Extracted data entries
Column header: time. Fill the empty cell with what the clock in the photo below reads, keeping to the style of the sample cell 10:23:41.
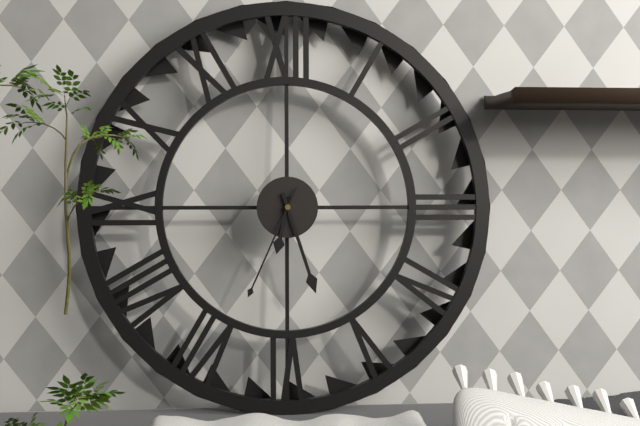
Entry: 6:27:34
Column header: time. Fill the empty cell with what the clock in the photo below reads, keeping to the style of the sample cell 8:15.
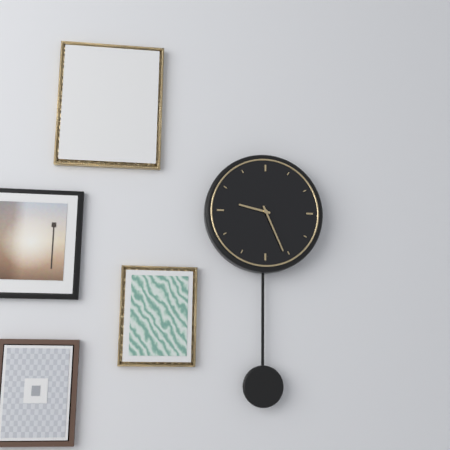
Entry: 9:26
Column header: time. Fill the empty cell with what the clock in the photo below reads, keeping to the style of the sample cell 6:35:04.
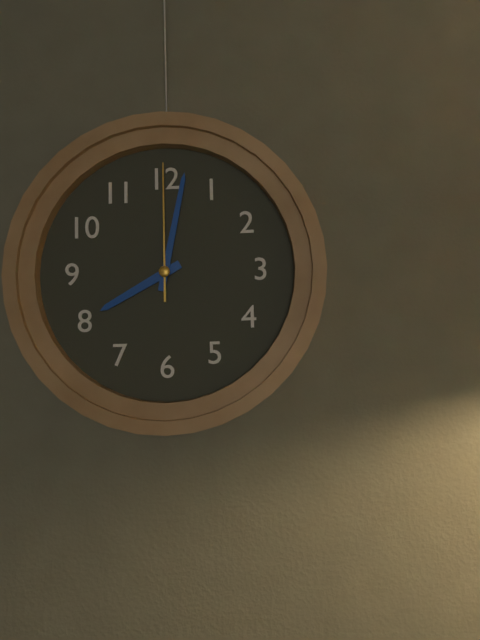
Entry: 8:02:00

* * *

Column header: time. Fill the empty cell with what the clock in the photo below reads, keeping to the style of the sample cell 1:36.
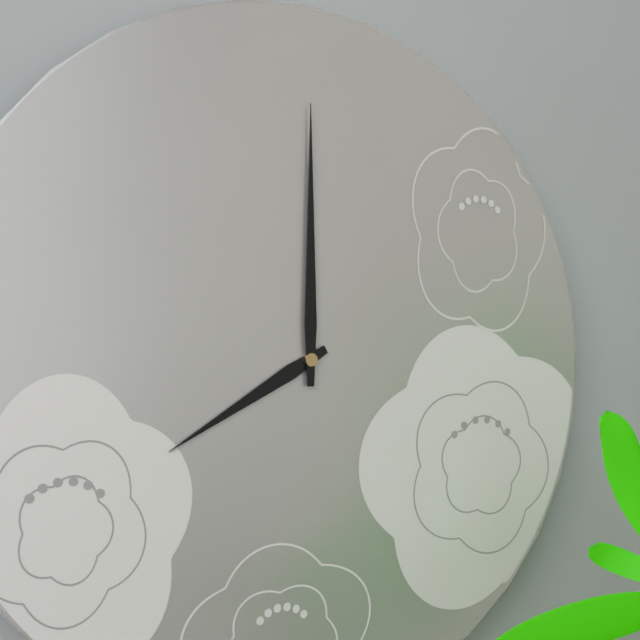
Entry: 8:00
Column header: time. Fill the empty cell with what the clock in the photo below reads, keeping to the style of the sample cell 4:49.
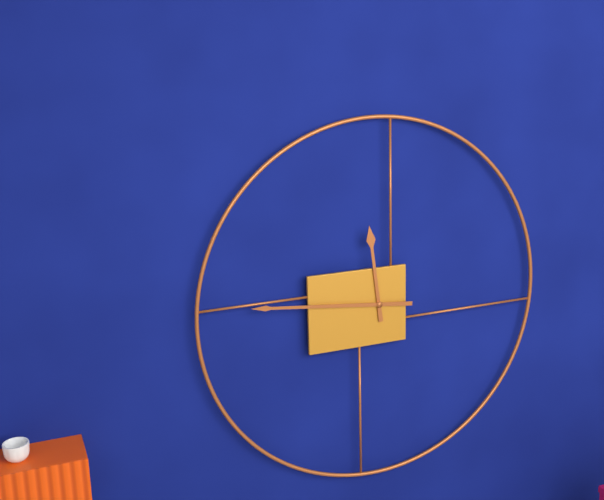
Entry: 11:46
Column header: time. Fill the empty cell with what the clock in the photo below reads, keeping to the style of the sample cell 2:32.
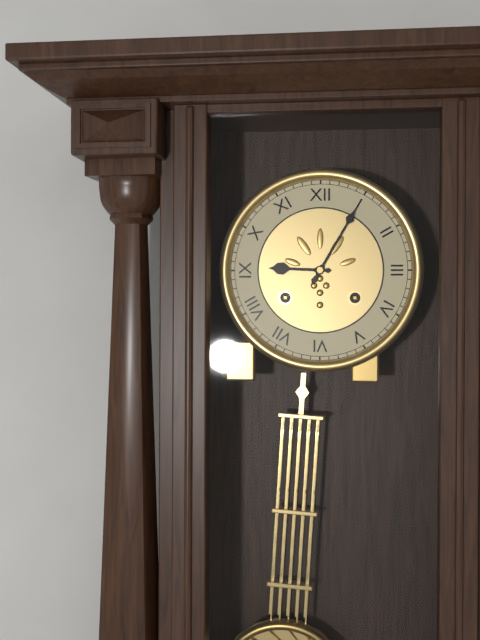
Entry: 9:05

[DO THIS] Copy everything from the line containing "sample cell 10:23:41." down to the line containing "Entry: 8:02:00", both included, replacing "Column header" with "Field name" and changing nothing else. Leave the pictures out.

[REPLY TO THE TASK]
Field name: time. Fill the empty cell with what the clock in the photo below reads, keeping to the style of the sample cell 10:23:41.
Entry: 6:27:34
Field name: time. Fill the empty cell with what the clock in the photo below reads, keeping to the style of the sample cell 8:15.
Entry: 9:26
Field name: time. Fill the empty cell with what the clock in the photo below reads, keeping to the style of the sample cell 6:35:04.
Entry: 8:02:00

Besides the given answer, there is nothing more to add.